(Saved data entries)
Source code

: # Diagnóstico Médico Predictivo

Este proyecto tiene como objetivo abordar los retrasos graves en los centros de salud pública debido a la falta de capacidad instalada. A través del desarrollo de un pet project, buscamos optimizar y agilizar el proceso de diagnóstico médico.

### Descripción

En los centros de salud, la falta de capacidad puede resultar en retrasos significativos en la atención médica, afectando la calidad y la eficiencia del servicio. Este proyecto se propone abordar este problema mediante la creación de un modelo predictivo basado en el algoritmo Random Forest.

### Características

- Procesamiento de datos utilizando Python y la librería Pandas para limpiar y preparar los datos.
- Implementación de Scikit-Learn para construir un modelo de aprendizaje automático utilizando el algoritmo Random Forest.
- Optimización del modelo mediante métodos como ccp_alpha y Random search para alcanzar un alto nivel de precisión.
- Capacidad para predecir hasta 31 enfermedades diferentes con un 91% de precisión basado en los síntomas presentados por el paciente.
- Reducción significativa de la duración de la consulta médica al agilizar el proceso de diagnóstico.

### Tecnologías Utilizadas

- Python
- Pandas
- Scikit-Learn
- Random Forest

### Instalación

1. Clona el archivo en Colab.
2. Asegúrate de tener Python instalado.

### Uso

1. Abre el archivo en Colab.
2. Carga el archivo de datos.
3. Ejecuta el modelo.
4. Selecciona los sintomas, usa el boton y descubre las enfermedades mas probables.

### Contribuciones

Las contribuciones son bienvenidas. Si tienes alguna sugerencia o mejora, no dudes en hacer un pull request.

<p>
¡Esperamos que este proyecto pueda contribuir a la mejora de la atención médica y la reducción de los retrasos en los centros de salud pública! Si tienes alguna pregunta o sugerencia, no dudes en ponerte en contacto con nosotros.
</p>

> _TASK GOAL_
Each line from the one with "Diagnóstico Médico Predictivo" through the last line of the records above must be retyped exactly, and no other line may be given.

> _COMPLETED EXERCISE_
: # Diagnóstico Médico Predictivo

Este proyecto tiene como objetivo abordar los retrasos graves en los centros de salud pública debido a la falta de capacidad instalada. A través del desarrollo de un pet project, buscamos optimizar y agilizar el proceso de diagnóstico médico.

### Descripción

En los centros de salud, la falta de capacidad puede resultar en retrasos significativos en la atención médica, afectando la calidad y la eficiencia del servicio. Este proyecto se propone abordar este problema mediante la creación de un modelo predictivo basado en el algoritmo Random Forest.

### Características

- Procesamiento de datos utilizando Python y la librería Pandas para limpiar y preparar los datos.
- Implementación de Scikit-Learn para construir un modelo de aprendizaje automático utilizando el algoritmo Random Forest.
- Optimización del modelo mediante métodos como ccp_alpha y Random search para alcanzar un alto nivel de precisión.
- Capacidad para predecir hasta 31 enfermedades diferentes con un 91% de precisión basado en los síntomas presentados por el paciente.
- Reducción significativa de la duración de la consulta médica al agilizar el proceso de diagnóstico.

### Tecnologías Utilizadas

- Python
- Pandas
- Scikit-Learn
- Random Forest

### Instalación

1. Clona el archivo en Colab.
2. Asegúrate de tener Python instalado.

### Uso

1. Abre el archivo en Colab.
2. Carga el archivo de datos.
3. Ejecuta el modelo.
4. Selecciona los sintomas, usa el boton y descubre las enfermedades mas probables.

### Contribuciones

Las contribuciones son bienvenidas. Si tienes alguna sugerencia o mejora, no dudes en hacer un pull request.

<p>
¡Esperamos que este proyecto pueda contribuir a la mejora de la atención médica y la reducción de los retrasos en los centros de salud pública! Si tienes alguna pregunta o sugerencia, no dudes en ponerte en contacto con nosotros.
</p>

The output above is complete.